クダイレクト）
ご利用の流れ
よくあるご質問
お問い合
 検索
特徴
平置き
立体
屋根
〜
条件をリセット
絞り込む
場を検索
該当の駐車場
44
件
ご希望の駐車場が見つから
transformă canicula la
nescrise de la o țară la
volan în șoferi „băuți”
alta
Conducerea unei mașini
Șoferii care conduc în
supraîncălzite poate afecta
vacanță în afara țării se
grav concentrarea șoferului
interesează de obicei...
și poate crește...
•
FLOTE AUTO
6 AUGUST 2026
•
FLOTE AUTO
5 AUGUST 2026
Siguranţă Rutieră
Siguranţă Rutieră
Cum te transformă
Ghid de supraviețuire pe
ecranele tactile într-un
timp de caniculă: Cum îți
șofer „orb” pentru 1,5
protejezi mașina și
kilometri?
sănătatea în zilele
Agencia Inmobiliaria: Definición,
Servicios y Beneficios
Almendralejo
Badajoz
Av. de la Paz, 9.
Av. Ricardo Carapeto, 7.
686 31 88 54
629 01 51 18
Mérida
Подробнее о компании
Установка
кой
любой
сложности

----

THE PROBLEM.
If a line of the data above holds the string "transformă", count it, then give only the final number.

EXERCISE ANSWER.
2